Development of Curricular Modules

High school teachers and community college educators will develop modules and curricular materials to bring their research back into their classrooms. The modules will directly relate to the research of the NNF lab where each teacher is hosted. At the same time, teachers will be supported in ensuring that the modules are directly related to the high school/community college curricula required at their teaching sites. All participants will conduct a research study; example projects are listed below.

Sample RET Projects

Note: These are provided as an example of the types of experiences you can expect. We will update this list as more projects are added and finalized.

Engineered Nanoparticles

Complex nanoparticles formed via physical processes offer the opportunity to explore new states of matter, as this far-from-equilibrium processing route can create novel structures and chemical arrangements with unique magnetic properties for use in biomedical or data storage applications. Numerous research projects on our nanoparticles or thin film structures have involved undergraduate researchers [4] and teachers [13], who use the deposition systems and perform x-ray diffraction to study structure, AFM to analyze size, and magnetometry. Teacher and/or Community College Faculty component: The teacher will learn to deposit alloy nanoparticles, and then characterize them using the above-mentioned techniques as well as scanning/transmission electron microscopy.
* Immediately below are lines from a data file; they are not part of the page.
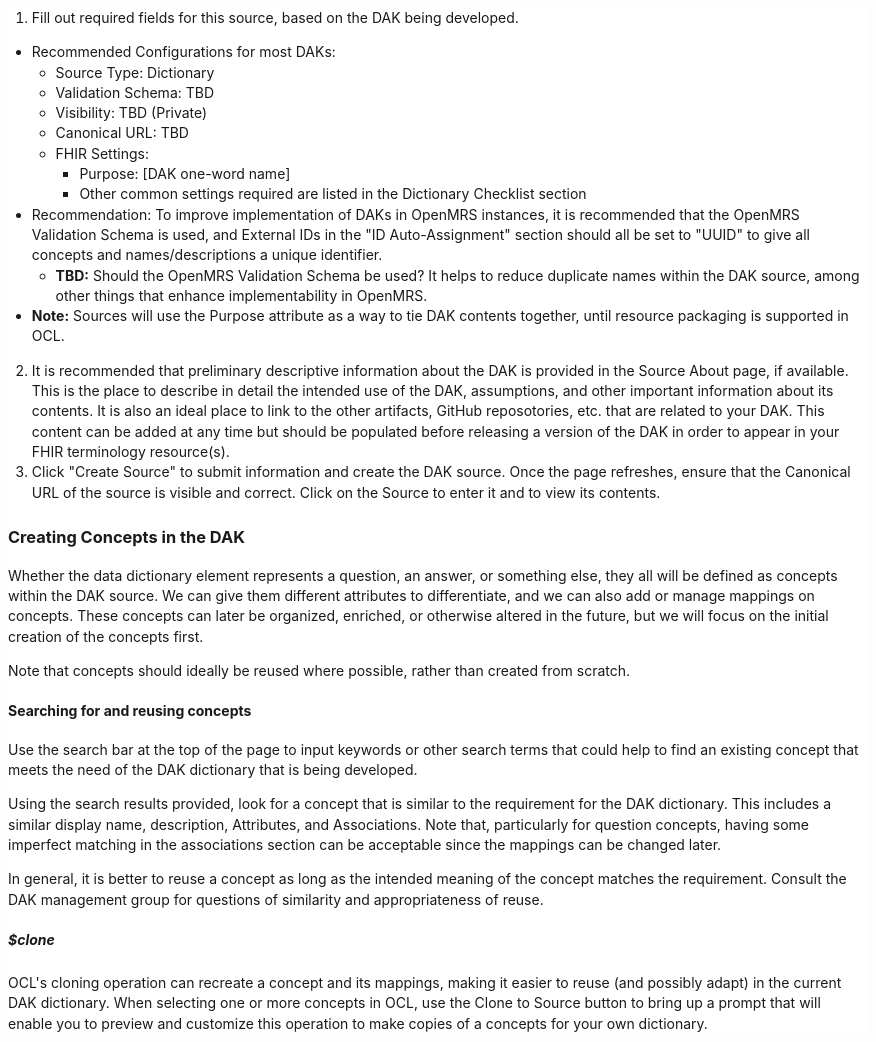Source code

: 1. Fill out required fields for this source, based on the DAK being developed.

* Recommended Configurations for most DAKs:
  * Source Type: Dictionary
  * Validation Schema: TBD
  * Visibility: TBD (Private)
  * Canonical URL: TBD
  * FHIR Settings:
    * Purpose: [DAK one-word name]
    * Other common settings required are listed in the Dictionary Checklist section
* Recommendation: To improve implementation of DAKs in OpenMRS instances, it is recommended that the OpenMRS Validation Schema is used, and External IDs in the "ID Auto-Assignment" section should all be set to "UUID" to give all concepts and names/descriptions a unique identifier.
  * **TBD:** Should the OpenMRS Validation Schema be used? It helps to reduce duplicate names within the DAK source, among other things that enhance implementability in OpenMRS.
* **Note:** Sources will use the Purpose attribute as a way to tie DAK contents together, until resource packaging is supported in OCL.

2. It is recommended that preliminary descriptive information about the DAK is provided in the Source About page, if available. This is the place to describe in detail the intended use of the DAK, assumptions, and other important information about its contents. It is also an ideal place to link to the other artifacts, GitHub reposotories, etc. that are related to your DAK. This content can be added at any time but should be populated before releasing a version of the DAK in order to appear in your FHIR terminology resource(s).
3. Click "Create Source" to submit information and create the DAK source. Once the page refreshes, ensure that the Canonical URL of the source is visible and correct. Click on the Source to enter it and to view its contents.

### Creating Concepts in the DAK

Whether the data dictionary element represents a question, an answer, or something else, they all will be defined as concepts within the DAK source. We can give them different attributes to differentiate, and we can also add or manage mappings on concepts. These concepts can later be organized, enriched, or otherwise altered in the future, but we will focus on the initial creation of the concepts first.

Note that concepts should ideally be reused where possible, rather than created from scratch.

#### Searching for and reusing concepts

Use the search bar at the top of the page to input keywords or other search terms that could help to find an existing concept that meets the need of the DAK dictionary that is being developed.

Using the search results provided, look for a concept that is similar to the requirement for the DAK dictionary. This includes a similar display name, description, Attributes, and Associations. Note that, particularly for question concepts, having some imperfect matching in the associations section can be acceptable since the mappings can be changed later.

In general, it is better to reuse a concept as long as the intended meaning of the concept matches the requirement. Consult the DAK management group for questions of similarity and appropriateness of reuse.

##### $clone

OCL's cloning operation can recreate a concept and its mappings, making it easier to reuse (and possibly adapt) in the current DAK dictionary. When selecting one or more concepts in OCL, use the Clone to Source button to bring up a prompt that will enable you to preview and customize this operation to make copies of a concepts for your own dictionary.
Additive Manufacturing/3D printing of metals

The singular design and material flexibility offered by metal additive manufacturing (AM) processes can improve performance, reduce waste, and lower processing costs across critical industries, including aerospace, biomedical, automotive, and defense. For instance, an aerospace part weighing just one pound requires subtractive machining of 20 pounds of raw material (a buy-to-fly ratio of 20:1). Using metal AM, the buy-to-fly ratio reduces to 4:1. There is also significant savings of energy and time, reducing lead times from weeks to days. AM also allows for novel part design due to the expanded manufacturability of complex parts. For instance, General Electric’s new jet engine includes an AM-produced single-piece nozzle, a design that once contained 20 separate parts, while the Cessna Denali aircraft engine now has 12 AM-produced parts rather than 855. In both cases, there was an overall reduction in weight and an improvement in fuel efficiency of more than 10% [5]. AM also allows for the easy reproduction of legacy parts and custom design for biomedical implants.
In our group, we analyze the microstructural evolution of AM-processed parts in order to understand the effect of processing parameters and part design on performance. We utilize various forms of microscopy, including optical and scanning electron, as well as measure mechanical performance. As for AM, we utilize laser powder bed fusion, directed energy deposition, and wire arc techniques. The ultimate goal is to ensure that every part has predictable properties.